The concept of finding the area between curves is a fundamental topic in calculus that deals with calculating the region enclosed by two curves on a graph. To find this area, one typically sets up an integral that represents the difference between the functions defining the curves. For our specific example, the curves we are looking at are represented by the equations:

• \( y = \sqrt{x-1} \)
• \( y = x-1 \)

The area between these curves is calculated using the integral of the difference:

• \[ \int_{1}^{2} ((x - 1) - \sqrt{x - 1}) \, dx \]

This particular integral will provide the net area between the curves from one point of intersection to the other. It is important to note that the upper curve in the integral should be subtracted by the lower curve, which ensures a positive result.

To determine where two curves intersect, we equate their respective equations and solve for the points they share in common. For the given exercise, the equations are:

• \( y = \sqrt{x - 1} \)
• \( y = x - 1 \)

We set them equal to find intersections:

• \( \sqrt{x - 1} = x - 1 \)

Solving this equation simplifies into:

• \( x - 1 = (x - 1)^2 \)

This is solved by re-arranging into quadratic form and factoring, which yields:

• \( (x - 1)(x - 2) = 0 \)

Thus, the solutions are \( x = 1 \) and \( x = 2 \). Substituting these values back into the original equations helps us find the corresponding y-values, giving us the points

• \((1, 0)\)
• \((2, 1)\)

These points mark where the curves cross each other.

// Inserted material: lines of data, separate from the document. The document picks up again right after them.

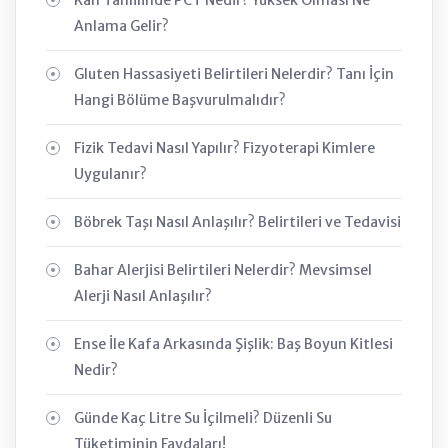
Anlama Gelir?
Gluten Hassasiyeti Belirtileri Nelerdir? Tanı İçin
Hangi Bölüme Başvurulmalıdır?
Fizik Tedavi Nasıl Yapılır? Fizyoterapi Kimlere
Uygulanır?
Böbrek Taşı Nasıl Anlaşılır? Belirtileri ve Tedavisi
Bahar Alerjisi Belirtileri Nelerdir? Mevsimsel
Alerji Nasıl Anlaşılır?
Ense İle Kafa Arkasında Şişlik: Baş Boyun Kitlesi
Nedir?
Günde Kaç Litre Su İçilmeli? Düzenli Su
Tüketiminin Faydaları!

Integral calculus, part of the broader scope of calculus, is instrumental in computing areas under curves and, by extension, the area between curves. In solving problems like these, we take advantage of definite integrals to find such areas efficiently.
When dealing with two functions, say \( f(x) \) and \( g(x) \), where \( f(x) \) is the upper function and \( g(x) \) is the lower over a certain interval [a, b], the area is given by:

• \[ \int_{a}^{b} (f(x) - g(x)) \, dx \]

The integration process involves evaluating this integral, taking into account any simplifications that make the calculation direct and accurate. For the example we are exploring, the definite integral set between the points of intersection \( x = 1 \) and \( x = 2 \) requires evaluating two separate integrals:

• \( \int_{1}^{2} (x-1) \, dx \)
• \( \int_{1}^{2} \sqrt{x-1} \, dx \)

These integrals combine to yield the area as the difference between the two calculated values.

Sketching the region enclosed by curves is crucial in visualizing and understanding the problem at hand. It helps to identify the bounds and behavior of each curve. In this exercise, we have:

• The curve \( y = \sqrt{x - 1} \), a rightward-opening parabola starting at \( x = 1 \).
• The line \( y = x - 1 \) which is a straight line intersecting the previous curve.

When sketching, plot the known points

• \((1, 0)\) and
• \((2, 1)\)

for clear visualization. Additionally, marking the intersections simplifies determining which function lies above the other between the established limits.
This visualization confirms the region's bounds and ensures the correct identification and integration of the area between these curves. It clarifies any potential ambiguity in setting up the integral setup while enhancing comprehension of the integral calculus involved.